You’re ready to be landlord-less
Landlords can come in handy when something breaks. They’ll get it taken care of, and foot the bill too!
But when you own your home, you won’t have a landlord to depend on. When anything breaks or wears out, it will be your responsibility to fix it. And you’ll have to pay for it too.
A lot of people gloss over this area of homeownership. Be sure you think honestly about whether you’re ready to take on that kind of responsibility.
You have a sizable emergency fund
So how are you going to pay for those home emergencies? Every financially responsible adult should have an emergency fund. Not only will this help cover the cost of any home disasters, but it will help cover your mortgage payment and other monthly bills if you happen to get sick, lose your job, or encounter other unexpected events.
Your income is reliable
When you take on a mortgage, you’re entering into a serious long-term financial commitment. You need to be confident that you’ll be able to afford your mortgage payment a year from now, 10 years from now and even 20 years from now.
You should have a stable income as well as at least one to two years of employment history at your current job.
If you have any doubts about your job or financial situation, don’t buy a house: not being able to afford your mortgage could have serious implications.
You have a decent credit score
Most mortgage companies have a minimum credit requirement to obtain a mortgage. Getting a mortgage with a poor credit score may mean a higher interest rate, and that you’ll end up paying more over the life of your loan.
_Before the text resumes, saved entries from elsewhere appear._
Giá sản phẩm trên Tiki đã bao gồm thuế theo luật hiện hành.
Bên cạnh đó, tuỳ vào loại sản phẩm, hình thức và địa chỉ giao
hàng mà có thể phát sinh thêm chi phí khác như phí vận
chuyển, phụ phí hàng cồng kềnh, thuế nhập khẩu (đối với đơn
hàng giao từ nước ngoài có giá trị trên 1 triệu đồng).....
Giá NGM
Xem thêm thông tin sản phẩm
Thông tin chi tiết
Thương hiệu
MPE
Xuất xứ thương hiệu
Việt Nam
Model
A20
Generally speaking, having a better credit score means that you pay less to own your home. So, before you become a homeowner, beef up that credit score.
You’re ready to make the commitment to stay in one place
You should be able to live in the same place for at least five years. The graduate student who is looking to travel the world, for example, is not a good candidate for homeownership. It doesn’t make financial sense to buy a home if you’re not really ready to settle down.
You’ve saved for a down payment
Most mortgages require a down payment. The larger your down payment, the less interest you’ll end up paying on the loan. If you can save up the thousands of dollars required for a down payment, chances are, you’re in a good financial place to make a home purchase.
Buying a home is a serious commitment—and likely the biggest financial decision you’ll ever make—so it’s important to make sure you’re absolutely ready.
If you’re able to check off this whole list, congratulations! If not, keep working hard to get your finances under control: homeownership may be in your future yet!